Taiwan’s Ministry of Foreign Affairs said on Thursday that it signed an agreement with Guyana on January 11 to open an office in Taiwan, effectively a de facto embassy for the island that China claims as its sovereign territory, without the right to diplomatic ties.
Guyana’s Ministry of Foreign Affairs said on Thursday afternoon that it was revoking the agreement and that it continued to adhere to the “One China” policy.
“The government has not established diplomatic relations or relations with Taiwan and, as a result of the lack of communication of the signed agreement, it was terminated,” says the statement from Guyana.
Guyana traditionally has close ties to China.

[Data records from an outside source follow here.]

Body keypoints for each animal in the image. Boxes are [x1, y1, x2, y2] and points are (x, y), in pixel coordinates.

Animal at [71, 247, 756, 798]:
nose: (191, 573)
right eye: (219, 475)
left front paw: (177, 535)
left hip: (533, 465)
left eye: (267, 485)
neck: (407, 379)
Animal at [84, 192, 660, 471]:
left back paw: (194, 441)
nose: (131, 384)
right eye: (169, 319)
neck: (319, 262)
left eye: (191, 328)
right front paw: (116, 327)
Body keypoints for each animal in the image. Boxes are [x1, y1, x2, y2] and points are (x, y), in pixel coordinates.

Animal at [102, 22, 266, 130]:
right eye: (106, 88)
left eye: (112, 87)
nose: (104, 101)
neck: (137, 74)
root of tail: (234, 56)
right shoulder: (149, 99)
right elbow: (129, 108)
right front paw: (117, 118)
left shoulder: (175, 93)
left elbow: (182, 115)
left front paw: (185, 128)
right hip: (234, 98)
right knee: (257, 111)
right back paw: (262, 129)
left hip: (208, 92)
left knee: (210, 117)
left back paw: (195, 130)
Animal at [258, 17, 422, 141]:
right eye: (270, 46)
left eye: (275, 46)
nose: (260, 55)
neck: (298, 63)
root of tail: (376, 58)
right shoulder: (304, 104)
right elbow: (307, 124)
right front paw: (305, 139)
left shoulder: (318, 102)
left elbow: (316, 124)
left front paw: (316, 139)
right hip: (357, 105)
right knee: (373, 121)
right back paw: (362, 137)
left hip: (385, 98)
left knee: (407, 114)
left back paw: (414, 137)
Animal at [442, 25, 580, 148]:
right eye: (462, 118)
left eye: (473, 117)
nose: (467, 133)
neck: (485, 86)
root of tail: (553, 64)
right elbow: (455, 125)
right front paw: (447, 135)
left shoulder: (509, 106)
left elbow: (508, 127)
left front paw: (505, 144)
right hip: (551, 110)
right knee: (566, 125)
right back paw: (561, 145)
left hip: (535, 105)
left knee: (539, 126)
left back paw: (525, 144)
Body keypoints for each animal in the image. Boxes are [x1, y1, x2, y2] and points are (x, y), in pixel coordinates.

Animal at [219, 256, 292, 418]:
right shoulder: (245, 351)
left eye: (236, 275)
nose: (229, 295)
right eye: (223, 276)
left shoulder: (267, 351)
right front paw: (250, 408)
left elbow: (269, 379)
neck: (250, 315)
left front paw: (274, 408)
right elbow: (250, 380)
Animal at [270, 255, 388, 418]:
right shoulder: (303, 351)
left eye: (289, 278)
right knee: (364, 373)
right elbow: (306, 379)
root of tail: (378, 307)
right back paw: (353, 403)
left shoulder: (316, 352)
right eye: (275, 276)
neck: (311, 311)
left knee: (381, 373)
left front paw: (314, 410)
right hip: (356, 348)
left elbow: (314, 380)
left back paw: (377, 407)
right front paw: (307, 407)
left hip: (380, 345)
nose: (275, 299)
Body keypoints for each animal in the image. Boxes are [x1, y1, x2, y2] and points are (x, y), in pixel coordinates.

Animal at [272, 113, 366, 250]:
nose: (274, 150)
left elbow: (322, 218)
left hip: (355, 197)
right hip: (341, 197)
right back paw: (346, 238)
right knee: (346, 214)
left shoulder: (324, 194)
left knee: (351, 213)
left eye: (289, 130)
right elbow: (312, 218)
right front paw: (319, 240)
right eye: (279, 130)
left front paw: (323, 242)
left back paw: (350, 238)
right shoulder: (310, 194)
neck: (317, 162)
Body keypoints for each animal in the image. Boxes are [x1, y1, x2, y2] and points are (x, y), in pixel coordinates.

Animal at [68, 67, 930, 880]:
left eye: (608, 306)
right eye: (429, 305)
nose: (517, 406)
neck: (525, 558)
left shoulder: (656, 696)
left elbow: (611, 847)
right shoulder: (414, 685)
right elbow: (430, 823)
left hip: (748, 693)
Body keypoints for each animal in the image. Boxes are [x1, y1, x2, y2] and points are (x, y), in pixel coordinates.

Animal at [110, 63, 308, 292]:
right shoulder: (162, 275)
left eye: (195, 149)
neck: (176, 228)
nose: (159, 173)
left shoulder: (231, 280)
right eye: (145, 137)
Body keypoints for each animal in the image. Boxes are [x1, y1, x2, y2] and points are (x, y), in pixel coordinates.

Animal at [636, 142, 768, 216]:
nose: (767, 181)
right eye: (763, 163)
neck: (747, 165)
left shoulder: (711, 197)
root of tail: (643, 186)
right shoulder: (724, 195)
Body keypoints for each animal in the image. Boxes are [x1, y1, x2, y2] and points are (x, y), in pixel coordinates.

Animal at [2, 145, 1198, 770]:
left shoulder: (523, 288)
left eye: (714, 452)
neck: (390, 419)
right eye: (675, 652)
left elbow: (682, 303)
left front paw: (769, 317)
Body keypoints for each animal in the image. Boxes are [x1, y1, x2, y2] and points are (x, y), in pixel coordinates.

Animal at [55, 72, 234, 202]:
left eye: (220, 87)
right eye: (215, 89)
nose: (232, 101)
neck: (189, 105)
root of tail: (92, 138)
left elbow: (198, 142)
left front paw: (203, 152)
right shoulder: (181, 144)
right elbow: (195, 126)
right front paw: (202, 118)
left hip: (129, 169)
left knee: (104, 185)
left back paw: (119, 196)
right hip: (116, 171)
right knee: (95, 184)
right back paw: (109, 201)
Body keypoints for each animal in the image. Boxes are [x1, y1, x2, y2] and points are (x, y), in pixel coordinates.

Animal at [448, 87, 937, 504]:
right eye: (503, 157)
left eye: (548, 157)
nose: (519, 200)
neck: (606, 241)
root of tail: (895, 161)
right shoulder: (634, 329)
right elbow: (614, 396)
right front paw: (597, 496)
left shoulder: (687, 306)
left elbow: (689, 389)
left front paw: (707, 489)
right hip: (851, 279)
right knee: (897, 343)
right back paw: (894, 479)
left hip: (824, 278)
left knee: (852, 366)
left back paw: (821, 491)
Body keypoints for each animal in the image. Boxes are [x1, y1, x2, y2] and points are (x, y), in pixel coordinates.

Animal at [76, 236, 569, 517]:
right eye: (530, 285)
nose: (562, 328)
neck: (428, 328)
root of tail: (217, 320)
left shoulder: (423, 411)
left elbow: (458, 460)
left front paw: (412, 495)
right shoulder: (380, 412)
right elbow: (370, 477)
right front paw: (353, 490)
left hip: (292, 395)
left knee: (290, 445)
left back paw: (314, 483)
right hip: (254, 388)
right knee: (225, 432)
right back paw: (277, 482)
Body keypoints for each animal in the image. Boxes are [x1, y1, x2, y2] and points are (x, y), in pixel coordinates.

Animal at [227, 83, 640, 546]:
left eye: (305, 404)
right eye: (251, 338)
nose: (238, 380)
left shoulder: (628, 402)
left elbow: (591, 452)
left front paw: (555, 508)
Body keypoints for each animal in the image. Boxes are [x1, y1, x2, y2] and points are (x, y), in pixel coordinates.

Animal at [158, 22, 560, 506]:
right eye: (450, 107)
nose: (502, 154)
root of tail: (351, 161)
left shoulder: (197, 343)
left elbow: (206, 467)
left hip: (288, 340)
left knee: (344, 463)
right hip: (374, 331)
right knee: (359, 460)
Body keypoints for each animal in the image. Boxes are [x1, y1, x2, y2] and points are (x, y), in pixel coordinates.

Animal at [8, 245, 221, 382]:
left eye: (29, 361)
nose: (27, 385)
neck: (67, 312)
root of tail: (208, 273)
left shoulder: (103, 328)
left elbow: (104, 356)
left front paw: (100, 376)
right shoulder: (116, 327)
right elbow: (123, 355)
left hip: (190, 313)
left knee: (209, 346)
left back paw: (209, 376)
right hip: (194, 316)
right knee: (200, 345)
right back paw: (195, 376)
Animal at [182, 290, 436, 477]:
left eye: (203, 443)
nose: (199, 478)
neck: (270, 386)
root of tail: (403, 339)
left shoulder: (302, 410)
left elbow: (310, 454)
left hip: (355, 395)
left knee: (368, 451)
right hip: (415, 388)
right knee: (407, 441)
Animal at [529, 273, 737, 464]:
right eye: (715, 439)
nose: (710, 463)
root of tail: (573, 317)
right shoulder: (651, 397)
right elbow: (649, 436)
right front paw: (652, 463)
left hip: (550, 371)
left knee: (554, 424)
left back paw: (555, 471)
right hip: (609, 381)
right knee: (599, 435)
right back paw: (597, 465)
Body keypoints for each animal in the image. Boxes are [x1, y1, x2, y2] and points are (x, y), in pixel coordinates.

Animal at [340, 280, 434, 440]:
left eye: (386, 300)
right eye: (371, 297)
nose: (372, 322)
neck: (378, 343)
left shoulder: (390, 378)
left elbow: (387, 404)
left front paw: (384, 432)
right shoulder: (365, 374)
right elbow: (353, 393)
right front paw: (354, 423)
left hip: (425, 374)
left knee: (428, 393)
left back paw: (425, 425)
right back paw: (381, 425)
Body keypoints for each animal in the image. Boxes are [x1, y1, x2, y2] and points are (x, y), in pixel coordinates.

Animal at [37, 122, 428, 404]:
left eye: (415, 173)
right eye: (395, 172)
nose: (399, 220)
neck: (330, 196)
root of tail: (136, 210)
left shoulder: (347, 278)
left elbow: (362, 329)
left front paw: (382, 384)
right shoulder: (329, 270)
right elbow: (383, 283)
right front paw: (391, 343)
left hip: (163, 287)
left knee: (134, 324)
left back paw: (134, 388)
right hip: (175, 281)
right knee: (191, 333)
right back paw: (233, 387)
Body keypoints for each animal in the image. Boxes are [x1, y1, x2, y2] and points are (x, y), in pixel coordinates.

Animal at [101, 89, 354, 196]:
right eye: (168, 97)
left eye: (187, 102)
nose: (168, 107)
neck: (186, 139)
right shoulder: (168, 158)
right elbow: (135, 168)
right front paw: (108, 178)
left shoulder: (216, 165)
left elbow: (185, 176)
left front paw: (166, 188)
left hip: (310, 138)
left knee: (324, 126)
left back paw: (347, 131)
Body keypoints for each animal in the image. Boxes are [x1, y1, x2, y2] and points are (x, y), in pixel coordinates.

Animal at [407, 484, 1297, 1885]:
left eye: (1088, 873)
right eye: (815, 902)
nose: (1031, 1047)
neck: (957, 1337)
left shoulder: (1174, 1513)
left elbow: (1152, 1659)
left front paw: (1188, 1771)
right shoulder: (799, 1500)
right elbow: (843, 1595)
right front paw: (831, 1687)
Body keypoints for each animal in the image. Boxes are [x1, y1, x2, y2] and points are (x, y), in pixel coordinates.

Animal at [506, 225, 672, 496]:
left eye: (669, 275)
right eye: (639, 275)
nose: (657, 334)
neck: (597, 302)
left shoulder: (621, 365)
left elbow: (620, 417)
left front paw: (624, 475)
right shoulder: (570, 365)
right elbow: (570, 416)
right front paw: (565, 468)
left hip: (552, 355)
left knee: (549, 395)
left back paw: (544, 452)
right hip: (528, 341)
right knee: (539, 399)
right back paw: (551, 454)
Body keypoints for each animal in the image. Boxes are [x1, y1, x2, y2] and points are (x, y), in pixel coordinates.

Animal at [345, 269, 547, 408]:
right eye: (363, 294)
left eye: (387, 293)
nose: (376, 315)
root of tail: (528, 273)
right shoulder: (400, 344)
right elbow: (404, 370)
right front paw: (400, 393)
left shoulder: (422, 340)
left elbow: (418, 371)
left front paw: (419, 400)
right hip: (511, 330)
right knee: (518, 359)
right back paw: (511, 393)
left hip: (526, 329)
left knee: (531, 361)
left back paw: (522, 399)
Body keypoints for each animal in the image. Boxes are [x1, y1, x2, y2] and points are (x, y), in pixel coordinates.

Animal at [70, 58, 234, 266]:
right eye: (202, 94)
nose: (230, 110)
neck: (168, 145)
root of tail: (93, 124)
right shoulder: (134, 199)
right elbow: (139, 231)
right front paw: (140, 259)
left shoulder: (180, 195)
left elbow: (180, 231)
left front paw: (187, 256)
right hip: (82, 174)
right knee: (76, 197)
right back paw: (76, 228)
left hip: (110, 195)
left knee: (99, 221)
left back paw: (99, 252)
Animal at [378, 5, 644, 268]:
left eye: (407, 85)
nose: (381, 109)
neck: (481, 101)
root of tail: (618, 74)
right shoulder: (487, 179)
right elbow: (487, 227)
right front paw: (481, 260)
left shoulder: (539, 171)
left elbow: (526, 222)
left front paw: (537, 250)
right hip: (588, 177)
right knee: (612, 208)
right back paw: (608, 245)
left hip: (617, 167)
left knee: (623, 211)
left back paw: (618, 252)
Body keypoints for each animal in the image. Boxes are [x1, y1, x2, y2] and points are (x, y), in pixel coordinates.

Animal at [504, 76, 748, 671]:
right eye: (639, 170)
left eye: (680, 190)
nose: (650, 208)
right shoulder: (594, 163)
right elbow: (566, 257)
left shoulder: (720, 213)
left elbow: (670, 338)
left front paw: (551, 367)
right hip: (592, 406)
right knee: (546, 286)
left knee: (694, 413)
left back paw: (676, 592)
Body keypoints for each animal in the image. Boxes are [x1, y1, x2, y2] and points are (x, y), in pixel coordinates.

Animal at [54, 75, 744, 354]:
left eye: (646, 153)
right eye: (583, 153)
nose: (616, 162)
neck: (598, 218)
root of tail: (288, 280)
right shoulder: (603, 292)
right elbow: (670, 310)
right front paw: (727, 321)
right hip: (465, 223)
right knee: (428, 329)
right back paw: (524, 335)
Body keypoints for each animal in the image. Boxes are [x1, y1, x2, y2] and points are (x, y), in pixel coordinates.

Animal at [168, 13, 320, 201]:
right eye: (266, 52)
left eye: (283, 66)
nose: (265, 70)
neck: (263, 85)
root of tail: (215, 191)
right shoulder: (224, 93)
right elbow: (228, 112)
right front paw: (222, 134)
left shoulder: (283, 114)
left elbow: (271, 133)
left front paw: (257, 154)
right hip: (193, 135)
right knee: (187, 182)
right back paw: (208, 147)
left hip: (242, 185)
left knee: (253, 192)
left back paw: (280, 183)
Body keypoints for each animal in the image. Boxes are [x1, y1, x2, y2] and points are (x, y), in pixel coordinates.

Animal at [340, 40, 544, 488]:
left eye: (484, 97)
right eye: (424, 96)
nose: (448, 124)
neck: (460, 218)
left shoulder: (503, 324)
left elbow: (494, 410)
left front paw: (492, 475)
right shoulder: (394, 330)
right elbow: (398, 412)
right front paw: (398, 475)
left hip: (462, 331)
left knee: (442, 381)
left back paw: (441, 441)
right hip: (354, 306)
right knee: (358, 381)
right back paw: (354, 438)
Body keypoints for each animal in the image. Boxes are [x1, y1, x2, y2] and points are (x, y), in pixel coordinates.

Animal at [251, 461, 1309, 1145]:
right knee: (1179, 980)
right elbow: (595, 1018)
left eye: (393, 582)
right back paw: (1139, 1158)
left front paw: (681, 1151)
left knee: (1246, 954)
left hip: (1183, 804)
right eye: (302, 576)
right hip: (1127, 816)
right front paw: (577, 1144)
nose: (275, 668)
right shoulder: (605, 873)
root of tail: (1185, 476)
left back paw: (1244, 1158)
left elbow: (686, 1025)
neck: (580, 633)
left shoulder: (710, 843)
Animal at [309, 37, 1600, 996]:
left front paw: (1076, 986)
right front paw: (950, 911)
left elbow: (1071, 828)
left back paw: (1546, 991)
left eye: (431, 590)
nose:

Chinese Foreign Ministry spokesman Wang Wenbin responded to the move by saying that Beijing hoped that Guyana would not engage in official ties with Taiwan, asking the country to “take serious steps to correct its mistake”.
The United States is concerned about the deepening of Chinese influence in Latin America. Guyana, a former British colony, recently started developing offshore oil reserves and is strategically located alongside conflict-ravaged Venezuela, an important Chinese ally with which Guyana has a territorial dispute.
Taiwan has formal diplomatic relations with just 14 countries, including four Caribbean nations.
China’s CNOOC Ltd is part of a consortium with American oil companies Exxon Mobil Corp and Hess Corp that discovered more than 8 billion barrels of recoverable oil reserves in the Stabroek block, off the coast of Guyana, making the country a new energy hotspot.